Senin, 27 April 2026

Indria Febriansyah: Mengapa Prabowo Tak Perlu Panggung Mobilisasi Untuk Validasi

Oleh: Indria Febriansyah

Dalam tradisi politik kita, kekuatan kerap kali disalahpahami sebagai riuh rendah massa di ruang terbuka. Padahal, sejati-jatinya kekuasaan yang kokoh tidaklah berteriak, ia justru bersemayam dalam heningnya kebijakan yang menyentuh nadi rakyat. Isu rencana mobilisasi satu juta pendukung, dalam kaca mata ini, bukanlah sebuah simbol kekuatan, melainkan kerentanan sebuah pencarian validasi bagi entitas yang sejatinya sudah memiliki mandat konstitusional.


Presiden Prabowo Subianto berdiri di atas fondasi legitimasi yang kokoh, buah dari kepercayaan rakyat dalam proses demokrasi. Mengulang proses "pembuktian" melalui demonstrasi massa justru menciptakan sebuah paradoks eksistensial mengapa seseorang yang sudah sah merasa perlu terus-menerus mencari pengakuan di jalanan? Kekuasaan yang merasa perlu dipertontonkan setiap saat adalah kekuasaan yang sedang meragukan dirinya sendiri.

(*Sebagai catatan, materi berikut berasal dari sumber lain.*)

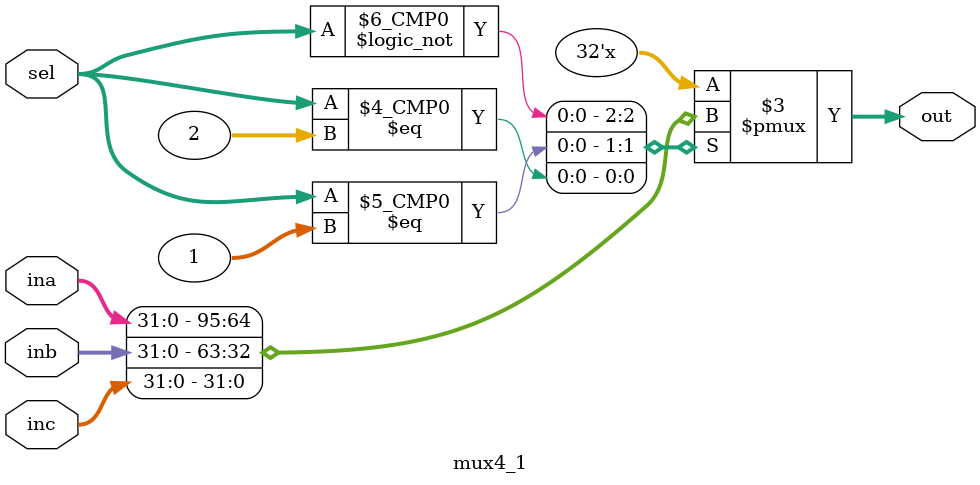
<source format=v>
`timescale 1ns / 1ps


module mux4_1(input [31:0] ina, inb, inc,
              input [31:0] sel,
              output reg [31:0] out);
    always@(*) begin
        case(sel)
            2'b00: out = ina;
            2'b01: out = inb;
            2'b10: out = inc;
        endcase
    end
endmodule

</source>
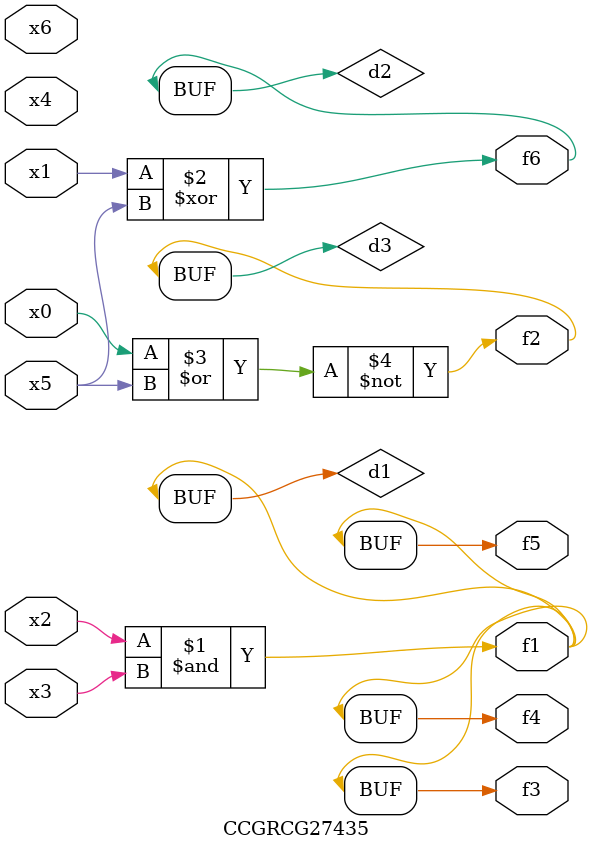
<source format=v>
module CCGRCG27435(
	input x0, x1, x2, x3, x4, x5, x6,
	output f1, f2, f3, f4, f5, f6
);

	wire d1, d2, d3;

	and (d1, x2, x3);
	xor (d2, x1, x5);
	nor (d3, x0, x5);
	assign f1 = d1;
	assign f2 = d3;
	assign f3 = d1;
	assign f4 = d1;
	assign f5 = d1;
	assign f6 = d2;
endmodule

</source>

Di tengah turbulensi geopolitik dan ancaman krisis global, Indonesia membutuhkan pendekatan soft power bukan sebagai alat diplomasi luar negeri semata, melainkan sebagai ruh dalam memimpin. Soft power adalah seni membangun kepercayaan melalui keadilan dan ketenangan. Ia adalah kemampuan negara untuk tidak perlu membuktikan kekuatannya, karena rakyat telah merasakannya melalui keamanan dan kesejahteraan yang terjamin.

Kita harus mewaspadai hard power yang dibungkus dengan topeng dukungan massa. Seringkali, panggung-panggung mobilisasi bukanlah ruang bagi loyalitas organik, melainkan celah bagi para oportunis dan aktor bayangan untuk menunggangi agenda negara. Fenomena "proxy loyalis" yang menggunakan narasi dukungan untuk mengamankan posisi pribadi hanyalah degradasi kualitas politik. Ketika loyalitas diukur dari seberapa besar kebisingan yang bisa dibuat, maka integritas dan kinerja menjadi korban yang dikorbankan di atas altar popularitas.

Rakyat kini telah bermetamorfosis menjadi entitas yang lebih filosofis dan pragmatis. Mereka tidak lagi mencari berhala-berhala seremonial, melainkan mencari kepastian di meja makan mereka. Keberhasilan seorang pemimpin tidak diukur dari seberapa banyak orang yang berdiri di belakangnya, melainkan dari seberapa luas kedamaian yang bisa ia tebar di setiap sudut tanah air.

Dalam heningnya stabilitas nasional, terletak aset strategis yang tak ternilai. Membiarkan masyarakat terpecah dalam identitas dukungan yang sempit hanya untuk memuaskan ego elite politik adalah pengkhianatan terhadap kohesi sosial. Kita tidak boleh terjebak dalam jebakan politik simbolik yang menghabiskan energi bangsa.

Presiden memiliki kesempatan emas untuk menulis legacy sebagai pemimpin yang mampu membawa Indonesia keluar dari "teater politik" menuju politik substansial. Sejarah tidak akan mengenang seorang pemimpin dari seberapa keras ia berteriak di depan massa, tetapi dari seberapa dalam ia meresap ke dalam kesadaran publik melalui kebijakan yang memanusiakan.

Kekuatan sejati bersifat sunyi dan menenangkan. Ia hadir bukan saat kita memintanya, tetapi saat kita telah memberikan yang terbaik bagi bangsa. Jika keadilan dan kesejahteraan telah diwujudkan, maka legitimasi bukanlah sesuatu yang perlu dicari atau dipertontonkan ia akan tumbuh sendiri, berakar kuat dalam jiwa rakyat, melampaui segala bentuk mobilisasi fisik yang fana.